::: Data yang Ditampilkan

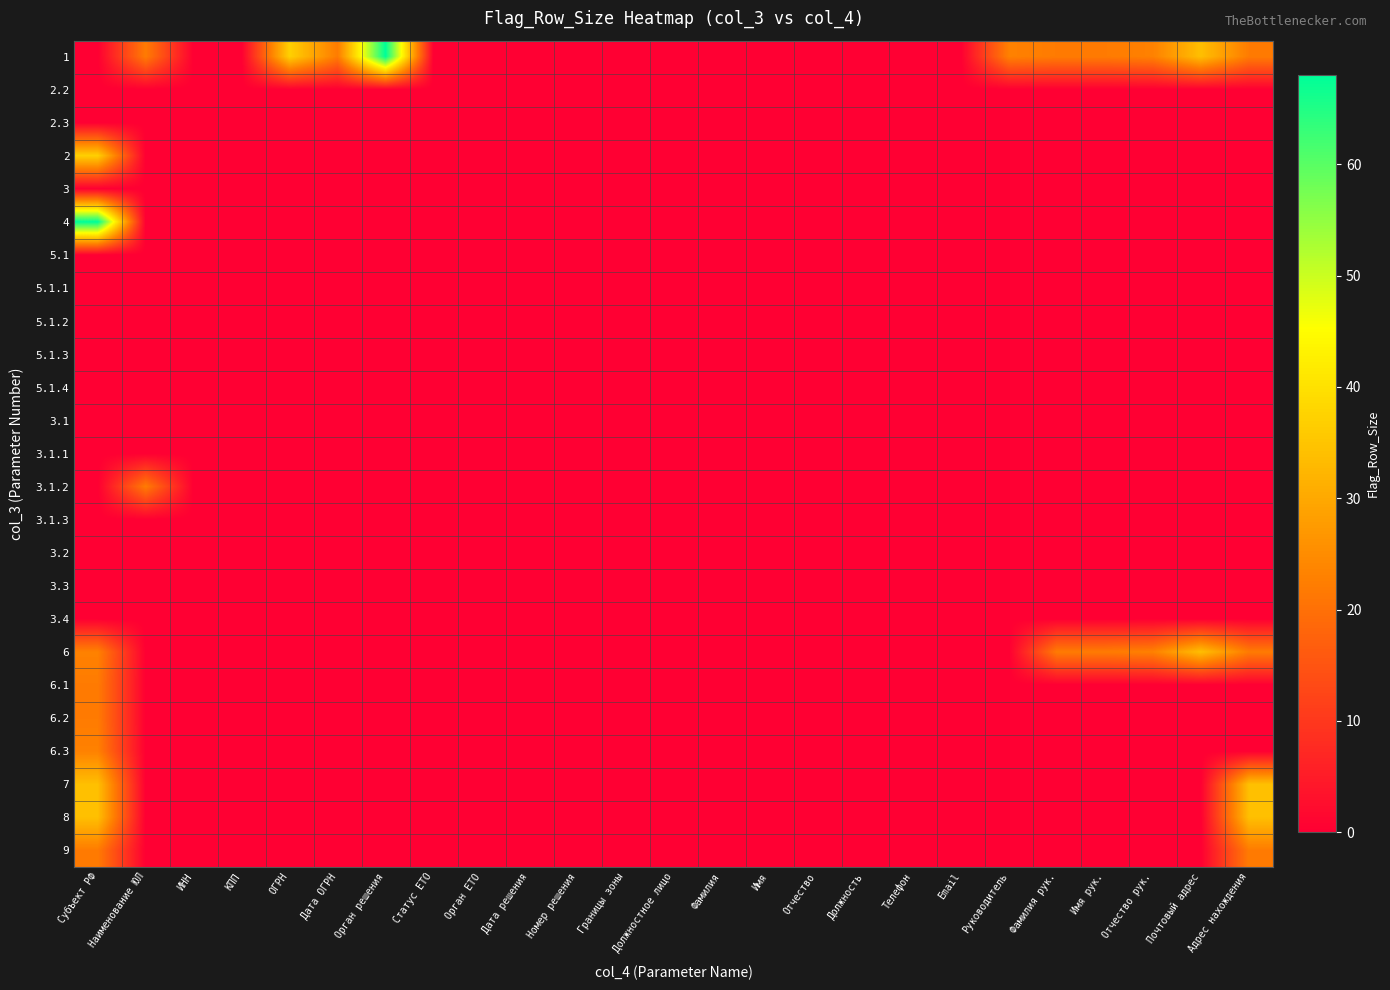

Reading left to right, list all the values displayed in this chart.

1: Субъект РФ=0	Наименование ЮЛ=22	ИНН=0	КПП=0	ОГРН=37	Дата ОГРН=22	Орган решения=68	Статус ЕТО=0	Орган ЕТО=0	Дата решения=0	Номер решения=0	Границы зоны=0	Должностное лицо=0	Фамилия=0	Имя=0	Отчество=0	Должность=0	Телефон=0	Email=0	Руководитель=23	Фамилия рук.=22	Имя рук.=22	Отчество рук.=23	Почтовый адрес=34	Адрес нахождения=22
2.2: Субъект РФ=0	Наименование ЮЛ=0	ИНН=0	КПП=0	ОГРН=0	Дата ОГРН=0	Орган решения=0	Статус ЕТО=0	Орган ЕТО=0	Дата решения=0	Номер решения=0	Границы зоны=0	Должностное лицо=0	Фамилия=0	Имя=0	Отчество=0	Должность=0	Телефон=0	Email=0	Руководитель=0	Фамилия рук.=0	Имя рук.=0	Отчество рук.=0	Почтовый адрес=0	Адрес нахождения=0
2.3: Субъект РФ=0	Наименование ЮЛ=0	ИНН=0	КПП=0	ОГРН=0	Дата ОГРН=0	Орган решения=0	Статус ЕТО=0	Орган ЕТО=0	Дата решения=0	Номер решения=0	Границы зоны=0	Должностное лицо=0	Фамилия=0	Имя=0	Отчество=0	Должность=0	Телефон=0	Email=0	Руководитель=0	Фамилия рук.=0	Имя рук.=0	Отчество рук.=0	Почтовый адрес=0	Адрес нахождения=0
2: Субъект РФ=37	Наименование ЮЛ=0	ИНН=0	КПП=0	ОГРН=0	Дата ОГРН=0	Орган решения=0	Статус ЕТО=0	Орган ЕТО=0	Дата решения=0	Номер решения=0	Границы зоны=0	Должностное лицо=0	Фамилия=0	Имя=0	Отчество=0	Должность=0	Телефон=0	Email=0	Руководитель=0	Фамилия рук.=0	Имя рук.=0	Отчество рук.=0	Почтовый адрес=0	Адрес нахождения=0
3: Субъект РФ=0	Наименование ЮЛ=0	ИНН=0	КПП=0	ОГРН=0	Дата ОГРН=0	Орган решения=0	Статус ЕТО=0	Орган ЕТО=0	Дата решения=0	Номер решения=0	Границы зоны=0	Должностное лицо=0	Фамилия=0	Имя=0	Отчество=0	Должность=0	Телефон=0	Email=0	Руководитель=0	Фамилия рук.=0	Имя рук.=0	Отчество рук.=0	Почтовый адрес=0	Адрес нахождения=0
4: Субъект РФ=68	Наименование ЮЛ=0	ИНН=0	КПП=0	ОГРН=0	Дата ОГРН=0	Орган решения=0	Статус ЕТО=0	Орган ЕТО=0	Дата решения=0	Номер решения=0	Границы зоны=0	Должностное лицо=0	Фамилия=0	Имя=0	Отчество=0	Должность=0	Телефон=0	Email=0	Руководитель=0	Фамилия рук.=0	Имя рук.=0	Отчество рук.=0	Почтовый адрес=0	Адрес нахождения=0
5.1: Субъект РФ=0	Наименование ЮЛ=0	ИНН=0	КПП=0	ОГРН=0	Дата ОГРН=0	Орган решения=0	Статус ЕТО=0	Орган ЕТО=0	Дата решения=0	Номер решения=0	Границы зоны=0	Должностное лицо=0	Фамилия=0	Имя=0	Отчество=0	Должность=0	Телефон=0	Email=0	Руководитель=0	Фамилия рук.=0	Имя рук.=0	Отчество рук.=0	Почтовый адрес=0	Адрес нахождения=0
5.1.1: Субъект РФ=0	Наименование ЮЛ=0	ИНН=0	КПП=0	ОГРН=0	Дата ОГРН=0	Орган решения=0	Статус ЕТО=0	Орган ЕТО=0	Дата решения=0	Номер решения=0	Границы зоны=0	Должностное лицо=0	Фамилия=0	Имя=0	Отчество=0	Должность=0	Телефон=0	Email=0	Руководитель=0	Фамилия рук.=0	Имя рук.=0	Отчество рук.=0	Почтовый адрес=0	Адрес нахождения=0
5.1.2: Субъект РФ=0	Наименование ЮЛ=0	ИНН=0	КПП=0	ОГРН=0	Дата ОГРН=0	Орган решения=0	Статус ЕТО=0	Орган ЕТО=0	Дата решения=0	Номер решения=0	Границы зоны=0	Должностное лицо=0	Фамилия=0	Имя=0	Отчество=0	Должность=0	Телефон=0	Email=0	Руководитель=0	Фамилия рук.=0	Имя рук.=0	Отчество рук.=0	Почтовый адрес=0	Адрес нахождения=0
5.1.3: Субъект РФ=0	Наименование ЮЛ=0	ИНН=0	КПП=0	ОГРН=0	Дата ОГРН=0	Орган решения=0	Статус ЕТО=0	Орган ЕТО=0	Дата решения=0	Номер решения=0	Границы зоны=0	Должностное лицо=0	Фамилия=0	Имя=0	Отчество=0	Должность=0	Телефон=0	Email=0	Руководитель=0	Фамилия рук.=0	Имя рук.=0	Отчество рук.=0	Почтовый адрес=0	Адрес нахождения=0
5.1.4: Субъект РФ=0	Наименование ЮЛ=0	ИНН=0	КПП=0	ОГРН=0	Дата ОГРН=0	Орган решения=0	Статус ЕТО=0	Орган ЕТО=0	Дата решения=0	Номер решения=0	Границы зоны=0	Должностное лицо=0	Фамилия=0	Имя=0	Отчество=0	Должность=0	Телефон=0	Email=0	Руководитель=0	Фамилия рук.=0	Имя рук.=0	Отчество рук.=0	Почтовый адрес=0	Адрес нахождения=0
3.1: Субъект РФ=0	Наименование ЮЛ=0	ИНН=0	КПП=0	ОГРН=0	Дата ОГРН=0	Орган решения=0	Статус ЕТО=0	Орган ЕТО=0	Дата решения=0	Номер решения=0	Границы зоны=0	Должностное лицо=0	Фамилия=0	Имя=0	Отчество=0	Должность=0	Телефон=0	Email=0	Руководитель=0	Фамилия рук.=0	Имя рук.=0	Отчество рук.=0	Почтовый адрес=0	Адрес нахождения=0
3.1.1: Субъект РФ=0	Наименование ЮЛ=0	ИНН=0	КПП=0	ОГРН=0	Дата ОГРН=0	Орган решения=0	Статус ЕТО=0	Орган ЕТО=0	Дата решения=0	Номер решения=0	Границы зоны=0	Должностное лицо=0	Фамилия=0	Имя=0	Отчество=0	Должность=0	Телефон=0	Email=0	Руководитель=0	Фамилия рук.=0	Имя рук.=0	Отчество рук.=0	Почтовый адрес=0	Адрес нахождения=0
3.1.2: Субъект РФ=0	Наименование ЮЛ=22	ИНН=0	КПП=0	ОГРН=0	Дата ОГРН=0	Орган решения=0	Статус ЕТО=0	Орган ЕТО=0	Дата решения=0	Номер решения=0	Границы зоны=0	Должностное лицо=0	Фамилия=0	Имя=0	Отчество=0	Должность=0	Телефон=0	Email=0	Руководитель=0	Фамилия рук.=0	Имя рук.=0	Отчество рук.=0	Почтовый адрес=0	Адрес нахождения=0
3.1.3: Субъект РФ=0	Наименование ЮЛ=0	ИНН=0	КПП=0	ОГРН=0	Дата ОГРН=0	Орган решения=0	Статус ЕТО=0	Орган ЕТО=0	Дата решения=0	Номер решения=0	Границы зоны=0	Должностное лицо=0	Фамилия=0	Имя=0	Отчество=0	Должность=0	Телефон=0	Email=0	Руководитель=0	Фамилия рук.=0	Имя рук.=0	Отчество рук.=0	Почтовый адрес=0	Адрес нахождения=0
3.2: Субъект РФ=0	Наименование ЮЛ=0	ИНН=0	КПП=0	ОГРН=0	Дата ОГРН=0	Орган решения=0	Статус ЕТО=0	Орган ЕТО=0	Дата решения=0	Номер решения=0	Границы зоны=0	Должностное лицо=0	Фамилия=0	Имя=0	Отчество=0	Должность=0	Телефон=0	Email=0	Руководитель=0	Фамилия рук.=0	Имя рук.=0	Отчество рук.=0	Почтовый адрес=0	Адрес нахождения=0
3.3: Субъект РФ=0	Наименование ЮЛ=0	ИНН=0	КПП=0	ОГРН=0	Дата ОГРН=0	Орган решения=0	Статус ЕТО=0	Орган ЕТО=0	Дата решения=0	Номер решения=0	Границы зоны=0	Должностное лицо=0	Фамилия=0	Имя=0	Отчество=0	Должность=0	Телефон=0	Email=0	Руководитель=0	Фамилия рук.=0	Имя рук.=0	Отчество рук.=0	Почтовый адрес=0	Адрес нахождения=0
3.4: Субъект РФ=0	Наименование ЮЛ=0	ИНН=0	КПП=0	ОГРН=0	Дата ОГРН=0	Орган решения=0	Статус ЕТО=0	Орган ЕТО=0	Дата решения=0	Номер решения=0	Границы зоны=0	Должностное лицо=0	Фамилия=0	Имя=0	Отчество=0	Должность=0	Телефон=0	Email=0	Руководитель=0	Фамилия рук.=0	Имя рук.=0	Отчество рук.=0	Почтовый адрес=0	Адрес нахождения=0
6: Субъект РФ=23	Наименование ЮЛ=0	ИНН=0	КПП=0	ОГРН=0	Дата ОГРН=0	Орган решения=0	Статус ЕТО=0	Орган ЕТО=0	Дата решения=0	Номер решения=0	Границы зоны=0	Должностное лицо=0	Фамилия=0	Имя=0	Отчество=0	Должность=0	Телефон=0	Email=0	Руководитель=0	Фамилия рук.=22	Имя рук.=22	Отчество рук.=23	Почтовый адрес=34	Адрес нахождения=22
6.1: Субъект РФ=22	Наименование ЮЛ=0	ИНН=0	КПП=0	ОГРН=0	Дата ОГРН=0	Орган решения=0	Статус ЕТО=0	Орган ЕТО=0	Дата решения=0	Номер решения=0	Границы зоны=0	Должностное лицо=0	Фамилия=0	Имя=0	Отчество=0	Должность=0	Телефон=0	Email=0	Руководитель=0	Фамилия рук.=0	Имя рук.=0	Отчество рук.=0	Почтовый адрес=0	Адрес нахождения=0
6.2: Субъект РФ=22	Наименование ЮЛ=0	ИНН=0	КПП=0	ОГРН=0	Дата ОГРН=0	Орган решения=0	Статус ЕТО=0	Орган ЕТО=0	Дата решения=0	Номер решения=0	Границы зоны=0	Должностное лицо=0	Фамилия=0	Имя=0	Отчество=0	Должность=0	Телефон=0	Email=0	Руководитель=0	Фамилия рук.=0	Имя рук.=0	Отчество рук.=0	Почтовый адрес=0	Адрес нахождения=0
6.3: Субъект РФ=23	Наименование ЮЛ=0	ИНН=0	КПП=0	ОГРН=0	Дата ОГРН=0	Орган решения=0	Статус ЕТО=0	Орган ЕТО=0	Дата решения=0	Номер решения=0	Границы зоны=0	Должностное лицо=0	Фамилия=0	Имя=0	Отчество=0	Должность=0	Телефон=0	Email=0	Руководитель=0	Фамилия рук.=0	Имя рук.=0	Отчество рук.=0	Почтовый адрес=0	Адрес нахождения=0
7: Субъект РФ=34	Наименование ЮЛ=0	ИНН=0	КПП=0	ОГРН=0	Дата ОГРН=0	Орган решения=0	Статус ЕТО=0	Орган ЕТО=0	Дата решения=0	Номер решения=0	Границы зоны=0	Должностное лицо=0	Фамилия=0	Имя=0	Отчество=0	Должность=0	Телефон=0	Email=0	Руководитель=0	Фамилия рук.=0	Имя рук.=0	Отчество рук.=0	Почтовый адрес=0	Адрес нахождения=34
8: Субъект РФ=34	Наименование ЮЛ=0	ИНН=0	КПП=0	ОГРН=0	Дата ОГРН=0	Орган решения=0	Статус ЕТО=0	Орган ЕТО=0	Дата решения=0	Номер решения=0	Границы зоны=0	Должностное лицо=0	Фамилия=0	Имя=0	Отчество=0	Должность=0	Телефон=0	Email=0	Руководитель=0	Фамилия рук.=0	Имя рук.=0	Отчество рук.=0	Почтовый адрес=0	Адрес нахождения=34
9: Субъект РФ=22	Наименование ЮЛ=0	ИНН=0	КПП=0	ОГРН=0	Дата ОГРН=0	Орган решения=0	Статус ЕТО=0	Орган ЕТО=0	Дата решения=0	Номер решения=0	Границы зоны=0	Должностное лицо=0	Фамилия=0	Имя=0	Отчество=0	Должность=0	Телефон=0	Email=0	Руководитель=0	Фамилия рук.=0	Имя рук.=0	Отчество рук.=0	Почтовый адрес=0	Адрес нахождения=22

::::::

▸ **Rincian Soal**
Kumpulkan setiap baris dari catatan di atas yang memuat kata "chart". Huruf besar dan kecil dibedakan.

▸ **Hasil yang Diharapkan**
Reading left to right, list all the values displayed in this chart.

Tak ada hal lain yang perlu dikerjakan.